Trillions of microorganisms live within you (and even on you) and call your body home. There are bacteria, viruses, and fungi in many parts of your body, but the gut microbiome is the largest and most important. The gut microbiome is made up of all the microbes and genes found in the colon. In your intestine, there are approximately 1,000 different bacterial species. So, your body is not solely yours!
Human health is strongly influenced by gut microbes. The good bacteria in our gut perform vital functions such as producing metabolites like short-chain fatty acids, vitamins and amino acids. These have a variety of health benefits, ranging from promoting a healthy immune system to maintaining gut lining integrity. One of the important aspects of the gut microbiota is “fermentation”. Dietary fibres that cannot be broken by the body are “fermented” by the gut resident bacteria producing a variety of metabolites including butyrate, an organic compound that belongs to the group of “short-chain fatty acids”. This metabolite has many important functions within the human body, particularly for digestive health, as well as supporting brain health and protecting against disease.
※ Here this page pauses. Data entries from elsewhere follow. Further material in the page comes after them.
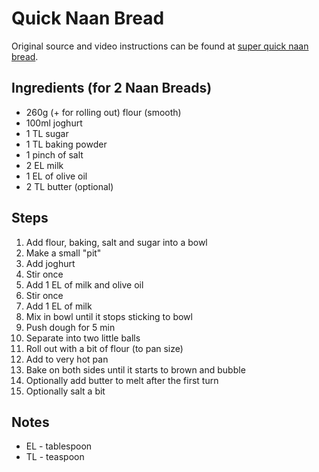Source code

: # Quick Naan Bread

Original source and video instructions can be found at [super quick naan bread](https://www.youtube.com/watch?v=kTPJzoopJCE&t=230s).

## Ingredients (for 2 Naan Breads)

- 260g (+ for rolling out) flour (smooth)
- 100ml joghurt
- 1 TL sugar
- 1 TL baking powder
- 1 pinch of salt
- 2 EL milk
- 1 EL of olive oil
- 2 TL butter (optional)


## Steps

1. Add flour, baking, salt and sugar into a bowl
2. Make a small "pit"
3. Add joghurt
4. Stir once
5. Add 1 EL of milk and olive oil
6. Stir once
7. Add 1 EL of milk
8. Mix in bowl until it stops sticking to bowl
9. Push dough for 5 min
10. Separate into two little balls
11. Roll out with a bit of flour (to pan size)
12. Add to very hot pan
13. Bake on both sides until it starts to brown and bubble
14. Optionally add butter to melt after the first turn
15. Optionally salt a bit


## Notes

- EL - tablespoon
- TL - teaspoon

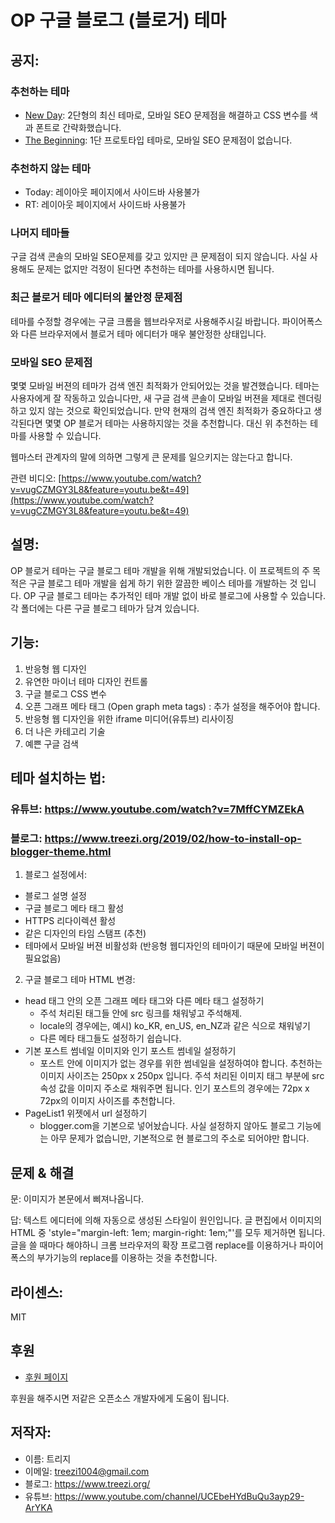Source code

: # OP 구글 블로그 (블로거) 테마

## 공지:
### 추천하는 테마
* [New Day](https://github.com/treezi1004/op-blogger-themes/tree/master/2_Columns/New_Day): 2단형의 최신 테마로, 모바일 SEO 문제점을 해결하고 CSS 변수를 색과 폰트로 간략화했습니다.
* [The Beginning](https://github.com/treezi1004/op-blogger-themes/tree/master/1_Column/The_beginning): 1단 프로토타입 테마로, 모바일 SEO 문제점이 없습니다.

### 추천하지 않는 테마
* Today: 레이아웃 페이지에서 사이드바 사용불가
* RT: 레이아웃 페이지에서 사이드바 사용불가

### 나머지 테마들
구글 검색 콘솔의 모바일 SEO문제를 갖고 있지만 큰 문제점이 되지 않습니다. 사실 사용해도 문제는 없지만 걱정이 된다면 추천하는 테마를 사용하시면 됩니다.

### 최근 블로거 테마 에디터의 불안정 문제점
테마를 수정할 경우에는 구글 크롬을 웹브라우저로 사용해주시길 바랍니다. 파이어폭스와 다른 브라우저에서 블로거 테마 에디터가 매우 불안정한 상태입니다.

### 모바일 SEO 문제점
몇몇 모바일 버젼의 테마가 검색 엔진 최적화가 안되어있는 것을 발견했습니다. 테마는 사용자에게 잘 작동하고 있습니다만, 새 구글 검색 콘솔이 모바일 버젼을 제대로 렌더링하고 있지 않는 것으로 확인되었습니다. 만약 현재의 검색 엔진 최적화가 중요하다고 생각된다면 몇몇 OP 블로거 테마는 사용하지않는 것을 추천합니다. 대신 위 추천하는 테마를 사용할 수 있습니다.

웹마스터 관계자의 말에 의하면 그렇게 큰 문제를 일으키지는 않는다고 합니다.

관련 비디오: [https://www.youtube.com/watch?v=vugCZMGY3L8&feature=youtu.be&t=49](https://www.youtube.com/watch?v=vugCZMGY3L8&feature=youtu.be&t=49)

## 설명:
OP 블로거 테마는 구글 블로그 테마 개발을 위해 개발되었습니다.
이 프로젝트의 주 목적은 구글 블로그 테마 개발을 쉽게 하기 위한 깔끔한 베이스 테마를 개발하는 것 입니다.
OP 구글 블로그 테마는 추가적인 테마 개발 없이 바로 블로그에 사용할 수 있습니다.
각 폴더에는 다른 구글 블로그 테마가 담겨 있습니다.

## 기능:
1. 반응형 웹 디자인
2. 유연한 마이너 테마 디자인 컨트롤
3. 구글 블로그 CSS 변수
4. 오픈 그래프 메타 태그 (Open graph meta tags) : 추가 설정을 해주어야 합니다.
5. 반응형 웹 디자인을 위한 iframe 미디어(유튜브) 리사이징
6. 더 나은 카테고리 기술
7. 예쁜 구글 검색

## 테마 설치하는 법:
### 유튜브: https://www.youtube.com/watch?v=7MffCYMZEkA
### 블로그: https://www.treezi.org/2019/02/how-to-install-op-blogger-theme.html

1. 블로그 설정에서:
  * 블로그 설명 설정
  * 구글 블로그 메타 태그 활성
  * HTTPS 리다이렉션 활성
  * 같은 디자인의 타임 스탬프 (추천)
  * 테마에서 모바일 버젼 비활성화 (반응형 웹디자인의 테마이기 때문에 모바일 버젼이 필요없음)

2. 구글 블로그 테마 HTML 변경:

  * head 태그 안의 오픈 그래프 메타 태그와 다른 메타 태그 설정하기
    * 주석 처리된 태그들 안에 src 링크를 채워넣고 주석해제.
    * locale의 경우에는, 예시) ko_KR, en_US, en_NZ과 같은 식으로 채워넣기
    * 다른 메타 태그들도 설정하기 쉽습니다.
  * 기본 포스트 썸네일 이미지와 인기 포스트 썸네일 설정하기
    * 포스트 안에 이미지가 없는 경우를 위한 썸네일을 설정하여야 합니다. 추천하는 이미지 사이즈는 250px x 250px 입니다. 주석 처리된 이미지 태그 부분에 src 속성 값을 이미지 주소로 채워주면 됩니다. 인기 포스트의 경우에는  72px x 72px의 이미지 사이즈를 추천합니다.
  * PageList1 위젯에서 url 설정하기
    * blogger.com을 기본으로 넣어놨습니다. 사실 설정하지 않아도 블로그 기능에는 아무 문제가 없습니만, 기본적으로 현 블로그의 주소로 되어야만 합니다.

## 문제 & 해결

문: 이미지가 본문에서 삐져나옵니다.

답: 텍스트 에디터에 의해 자동으로 생성된 스타일이 원인입니다. 글 편집에서 이미지의 HTML 중 'style="margin-left: 1em; margin-right: 1em;"'를 모두 제거하면 됩니다. 글을 쓸 때마다 해야하니 크롬 브라우저의 확장 프로그램 replace를 이용하거나 파이어폭스의 부가기능의 replace를 이용하는 것을 추천합니다.


## 라이센스:
MIT

## 후원
* [후원 페이지](https://www.paypal.com/cgi-bin/webscr?cmd=_donations&business=R5EKF6TRDDXE8&currency_code=USD&source=url)

후원을 해주시면 저같은 오픈소스 개발자에게 도움이 됩니다.

## 저작자:
* 이름: 트리지
* 이메일: treezi1004@gmail.com
* 블로그: https://www.treezi.org/
* 유튜브: https://www.youtube.com/channel/UCEbeHYdBuQu3ayp29-ArYKA
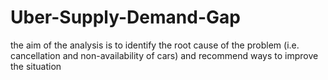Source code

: # Uber-Supply-Demand-Gap
 the aim of the analysis is to identify the root cause of the problem (i.e. cancellation and non-availability of cars) and recommend ways to improve the situation
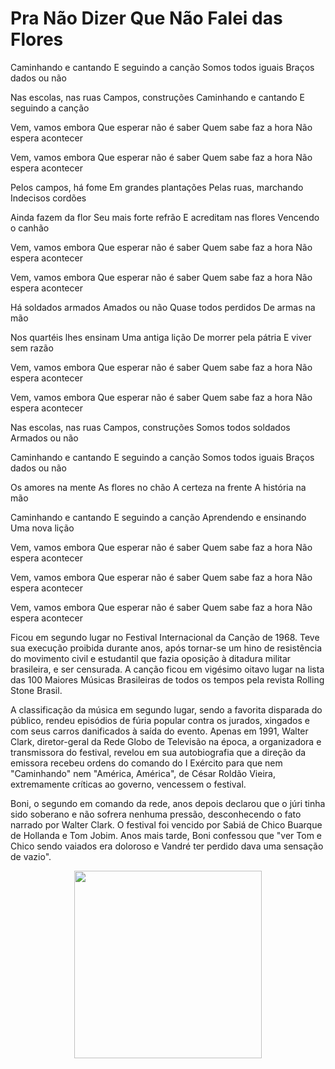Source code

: <h1>Pra Não Dizer Que Não Falei das Flores</h1>

Caminhando e cantando
E seguindo a canção
Somos todos iguais
Braços dados ou não

Nas escolas, nas ruas
Campos, construções
Caminhando e cantando
E seguindo a canção

Vem, vamos embora
Que esperar não é saber
Quem sabe faz a hora
Não espera acontecer

Vem, vamos embora
Que esperar não é saber
Quem sabe faz a hora
Não espera acontecer

Pelos campos, há fome
Em grandes plantações
Pelas ruas, marchando
Indecisos cordões

Ainda fazem da flor
Seu mais forte refrão
E acreditam nas flores
Vencendo o canhão

Vem, vamos embora
Que esperar não é saber
Quem sabe faz a hora
Não espera acontecer

Vem, vamos embora
Que esperar não é saber
Quem sabe faz a hora
Não espera acontecer

Há soldados armados
Amados ou não
Quase todos perdidos
De armas na mão

Nos quartéis lhes ensinam
Uma antiga lição
De morrer pela pátria
E viver sem razão

Vem, vamos embora
Que esperar não é saber
Quem sabe faz a hora
Não espera acontecer

Vem, vamos embora
Que esperar não é saber
Quem sabe faz a hora
Não espera acontecer

Nas escolas, nas ruas
Campos, construções
Somos todos soldados
Armados ou não

Caminhando e cantando
E seguindo a canção
Somos todos iguais
Braços dados ou não

Os amores na mente
As flores no chão
A certeza na frente
A história na mão

Caminhando e cantando
E seguindo a canção
Aprendendo e ensinando
Uma nova lição

Vem, vamos embora
Que esperar não é saber
Quem sabe faz a hora
Não espera acontecer

Vem, vamos embora
Que esperar não é saber
Quem sabe faz a hora
Não espera acontecer

Vem, vamos embora
Que esperar não é saber
Quem sabe faz a hora
Não espera acontecer

Ficou em segundo lugar no Festival Internacional da Canção de 1968. Teve sua execução proibida durante anos, após tornar-se um hino de resistência do movimento civil e estudantil que fazia oposição à ditadura militar brasileira, e ser censurada. A canção ficou em vigésimo oitavo lugar na lista das 100 Maiores Músicas Brasileiras de todos os tempos pela revista Rolling Stone Brasil.

A classificação da música em segundo lugar, sendo a favorita disparada do público, rendeu episódios de fúria popular contra os jurados, xingados e com seus carros danificados à saída do evento. Apenas em 1991, Walter Clark, diretor-geral da Rede Globo de Televisão na época, a organizadora e transmissora do festival, revelou em sua autobiografia que a direção da emissora recebeu ordens do comando do I Exército para que nem "Caminhando" nem "América, América", de César Roldão Vieira, extremamente críticas ao governo, vencessem o festival. 

Boni, o segundo em comando da rede, anos depois declarou que o júri tinha sido soberano e não sofrera nenhuma pressão, desconhecendo o fato narrado por Walter Clark. O festival foi vencido por Sabiá de Chico Buarque de Hollanda e Tom Jobim. Anos mais tarde, Boni confessou que "ver Tom e Chico sendo vaiados era doloroso e Vandré ter perdido dava uma sensação de vazio".
<center>
<img src="https://i.scdn.co/image/ab67616d0000b27306a0f49eca98f102cab5e98c" width='300'>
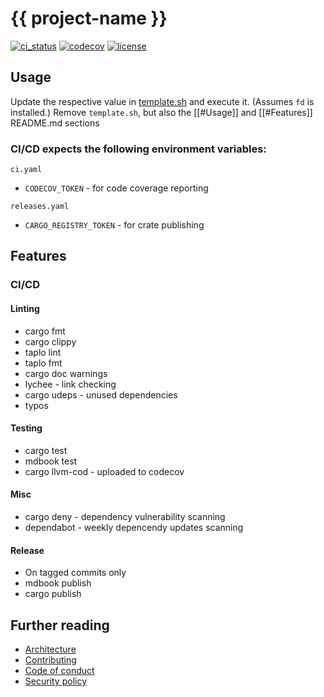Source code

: # {{ project-name }}

[![ci_status](https://img.shields.io/github/actions/workflow/status/GITHUB_PATH/ci.yaml?style=for-the-badge)](https://github.com/GITHUB_PATH/actions/workflows/ci.yaml)
[![codecov](https://img.shields.io/codecov/c/gh/GITHUB_PATH?token=CODE_COV_TOKEN&style=for-the-badge)](https://codecov.io/gh/GITHUB_PATH)
[![license](https://img.shields.io/github/license/GITHUB_PATH.svg?style=for-the-badge)](https://github.com/GITHUB_PATH/blob/main/LICENSE.md)

## Usage

Update the respective value in [template.sh](/template.sh) and execute it. (Assumes `fd` is installed.)
Remove `template.sh`, but also the [[#Usage]] and [[#Features]] README.md sections

### CI/CD expects the following environment variables:

`ci.yaml`

* `CODECOV_TOKEN` - for code coverage reporting

`releases.yaml`

* `CARGO_REGISTRY_TOKEN` - for crate publishing

## Features

### CI/CD

#### Linting

* cargo fmt
* cargo clippy
* taplo lint
* taplo fmt
* cargo doc warnings
* lychee - link checking
* cargo udeps - unused dependencies
* typos

#### Testing

* cargo test
* mdbook test
* cargo llvm-cod - uploaded to codecov

#### Misc

* cargo deny - dependency vulnerability scanning
* dependabot - weekly depencendy updates scanning

#### Release

* On tagged commits only
* mdbook publish
* cargo publish

## Further reading

* [Architecture](ARCHITECTURE_URL)
* [Contributing](/CODE_OF_CONDUCT.md)
* [Code of conduct](/CODE_OF_CONDUCT.md)
* [Security policy](/SECURITY.md)
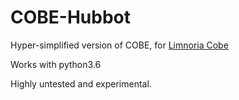 # COBE-Hubbot
Hyper-simplified version of COBE, for [Limnoria Cobe](https://github.com/oddluck/limnoria-plugins/tree/master/Cobe)

Works with python3.6

Highly untested and experimental.
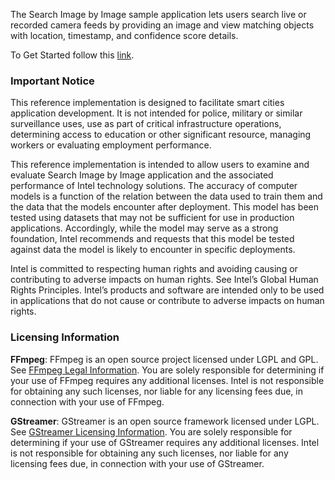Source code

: The Search Image by Image sample application lets users search live or recorded camera feeds by providing an image and view matching objects with location, timestamp, and confidence score details.

To Get Started follow this [link](./docs/developer-guide/get-started.md).

### Important Notice

This reference implementation is designed to facilitate smart cities application development. It is not intended for police, military or similar surveillance uses, use as part of critical infrastructure operations, determining access to education or other significant resource, managing workers or evaluating employment performance.

This reference implementation is intended to allow users to examine and evaluate Search Image by Image application and the associated performance of Intel technology solutions. The accuracy of computer models is a function of the relation between the data used to train them and the data that the models encounter after deployment. This model has been tested using datasets that may not be sufficient for use in production applications. Accordingly, while the model may serve as a strong foundation, Intel recommends and requests that this model be tested against data the model is likely to encounter in specific deployments.

Intel is committed to respecting human rights and avoiding causing or contributing to adverse impacts on human rights. See Intel’s Global Human Rights Principles. Intel’s products and software are intended only to be used in applications that do not cause or contribute to adverse impacts on human rights.

### Licensing Information

**FFmpeg**: FFmpeg is an open source project licensed under LGPL and GPL. See [FFmpeg Legal Information](https://www.ffmpeg.org/legal.html). You are solely responsible for determining if your use of FFmpeg requires any additional licenses. Intel is not responsible for obtaining any such licenses, nor liable for any licensing fees due, in connection with your use of FFmpeg.

**GStreamer**: GStreamer is an open source framework licensed under LGPL. See [GStreamer Licensing Information](https://gstreamer.freedesktop.org/documentation/frequently-asked-questions/licensing.html). You are solely responsible for determining if your use of GStreamer requires any additional licenses. Intel is not responsible for obtaining any such licenses, nor liable for any licensing fees due, in connection with your use of GStreamer.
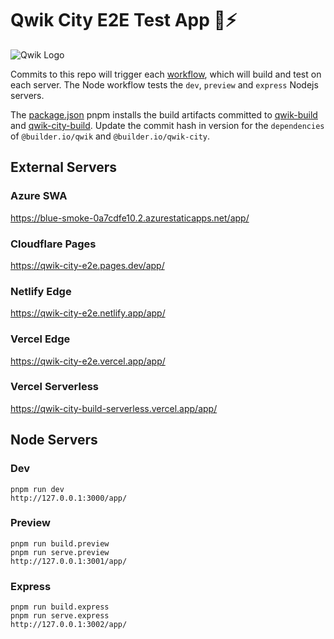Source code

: # Qwik City E2E Test App 🌃⚡️

![Qwik Logo](https://user-images.githubusercontent.com/452425/215131129-0ae8d7d8-3612-4fca-bdba-42137d8da75c.png)

Commits to this repo will trigger each [workflow](https://github.com/BuilderIO/qwik-city-e2e/tree/main/.github/workflows), which will build and test on each server. The Node workflow tests the `dev`, `preview` and `express` Nodejs servers.

The [package.json](https://github.com/BuilderIO/qwik-city-e2e/blob/main/package.json) pnpm installs the build artifacts committed to [qwik-build](https://github.com/BuilderIO/qwik-build) and [qwik-city-build](https://github.com/BuilderIO/qwik-city-build). Update the commit hash in version for the `dependencies` of `@builder.io/qwik` and `@builder.io/qwik-city`.

## External Servers

### Azure SWA

https://blue-smoke-0a7cdfe10.2.azurestaticapps.net/app/

### Cloudflare Pages

https://qwik-city-e2e.pages.dev/app/

### Netlify Edge

https://qwik-city-e2e.netlify.app/app/

### Vercel Edge

https://qwik-city-e2e.vercel.app/app/

### Vercel Serverless

https://qwik-city-build-serverless.vercel.app/app/

## Node Servers

### Dev

    pnpm run dev
    http://127.0.0.1:3000/app/

### Preview

    pnpm run build.preview
    pnpm run serve.preview
    http://127.0.0.1:3001/app/

### Express

    pnpm run build.express
    pnpm run serve.express
    http://127.0.0.1:3002/app/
These health-promoting molecules are an important source of energy for the body, accounting for anywhere from 5% to 15% of a person's daily caloric needs.
Structure of butyrate and butyrate acid
Butyrate, the primary fuel for the cells that line the gut also referred to as "colonocytes," fulfils 90% of the energy requirements of those cells. Another important role of butyrate is that it is a Histone deacetylase inhibitor or "HDAC inhibitor,” thereby promoting anticancer activity. Furthermore, by lowering the gut's inflammatory capacity, it creates an environment in which the microbiome can thrive without triggering an acute immune response. This short-chain fatty acid also functions as an antioxidant and aids in gut health. It boosts the production of mucin, a gel-like substance that coats the inside of the gut, and promotes the growth of villi, microscopic finger-like extrusions that line the intestines. These mechanisms explain how it contributes to the integrity of the gut wall, also known as the "epithelial defence barrier," which prevents opportunistic pathogens, toxins and other harmful substances from entering the bloodstream.
So, now that you're aware of the health benefits that butyrate can provide, we're sure you're eager to learn how to boost butyrate levels in the gut. You do not need to eat foods high in butyrate; instead, you should eat foods that feed your gut bacteria. Because butyrate is produced when your gut microbes convert the dietary fibre (also called prebiotic) that your body cannot digest into those incredibly beneficial compounds.
A balanced diet with decent amounts of carb, Low-fat and protein can enhance the activity of the gut bacteria. Thereby, increasing butyrate level. Prebiotic dietary fibers are the best food source for our microbiome, which is found in plant based food like fruits, vegetables and pulses. Although many fad diets claim to have some benefits, they can also be harmful to your gut microbiome and its ability to produce butyrate. Hence, think twice before following any strict diet because our microbiome is variable and requires a balanced diet.
Butyrate is produced by gut bacteria from prebiotic fibers in plant foods
So, it is to be remembered that a good, wholesome and a balanced diet can help us in feeding our microbes but also improve our overall well being in many folds. Whereas, a rigid and a wrong diet can have the potential to affect us in many possible ways. So, choose wisely what goes inside your body!